Copy out the lines below word for word, omitting the pictures.

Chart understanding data
■ ■ ■ ■ ■ ■ ■
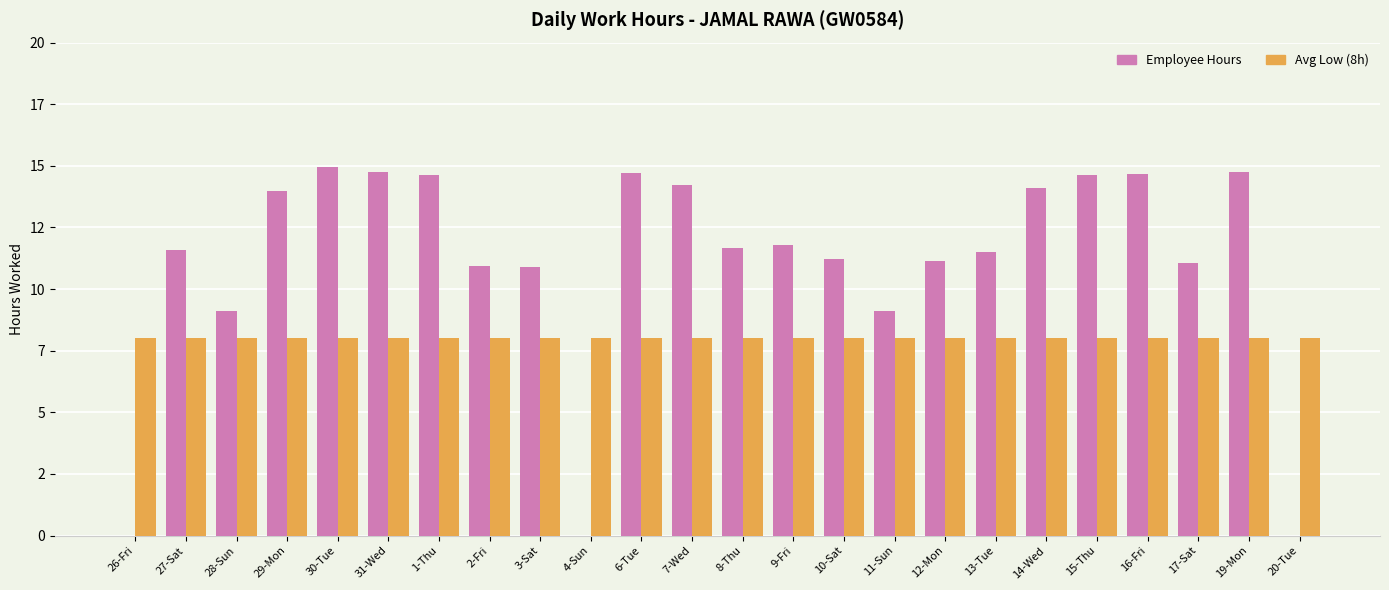

Which category has the lowest value in the Employee Hours series?

26-Fri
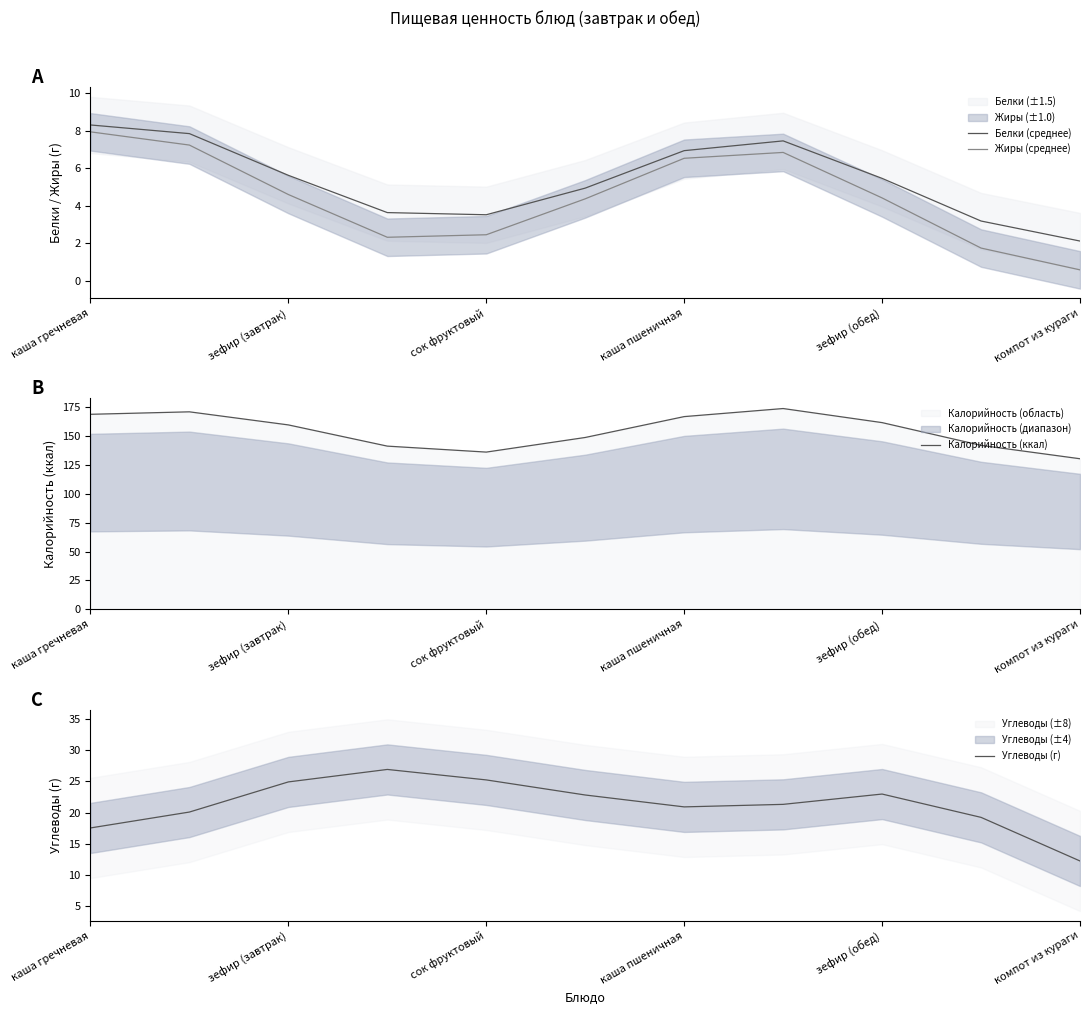

Which category has the highest value in the Жиры (среднее) series?

каша гречневая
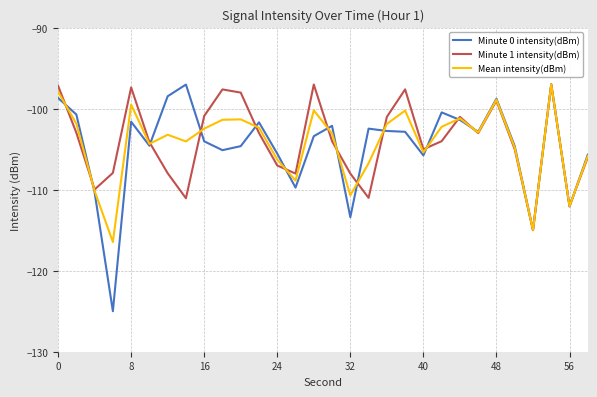

Which series has the widest spread of values?

Minute 0 intensity(dBm)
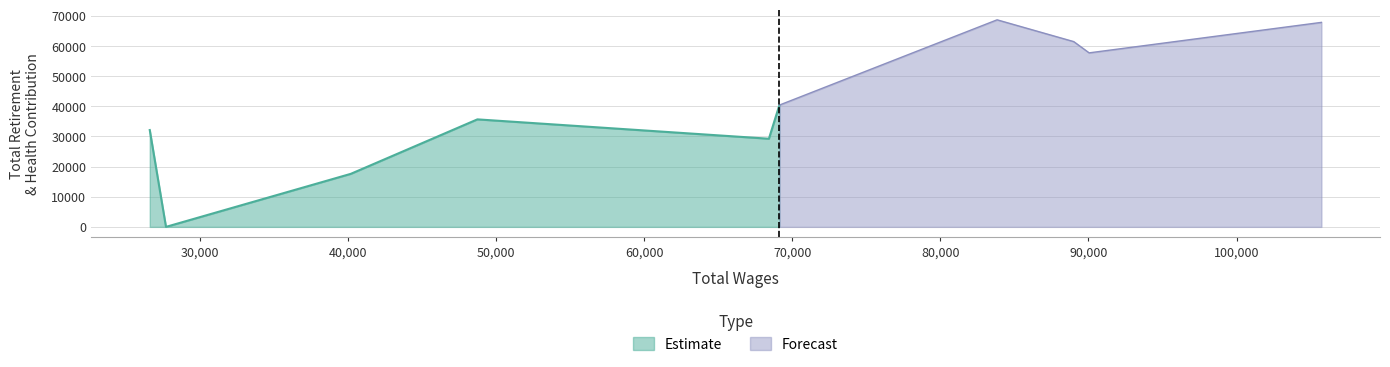

Where is the first local maximum?

48727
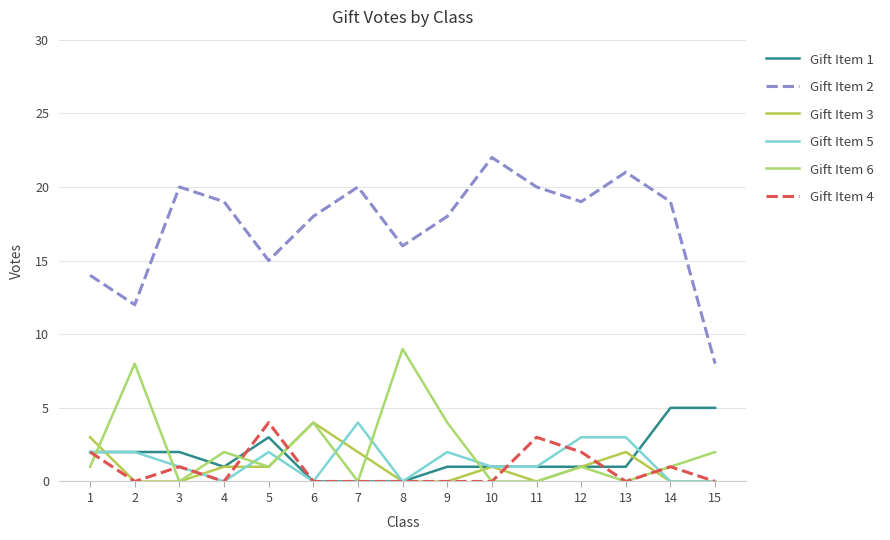

How many lines are shown in the chart?

6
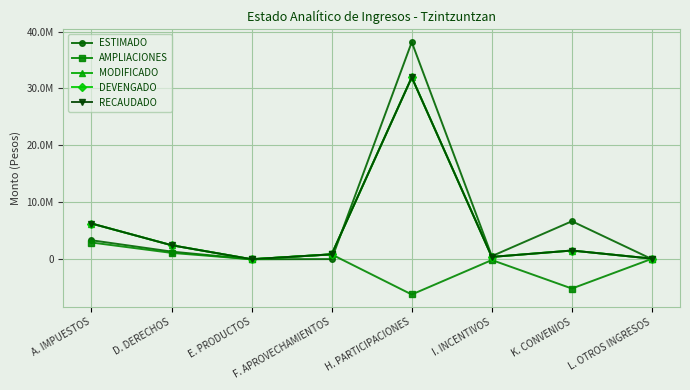

Where is ESTIMADO nearest to the value 19074268?

K. CONVENIOS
■ ■ ■ ■ ■ ■ ■
**SOLUTION TO THE PROBLEM**:
Which category has the lowest value in the Employee Hours series?

26-Fri

Which category has the highest value in the Жиры (среднее) series?

каша гречневая

Which series has the widest spread of values?

Minute 0 intensity(dBm)

Where is the first local maximum?

48727

How many lines are shown in the chart?

6

Where is ESTIMADO nearest to the value 19074268?

K. CONVENIOS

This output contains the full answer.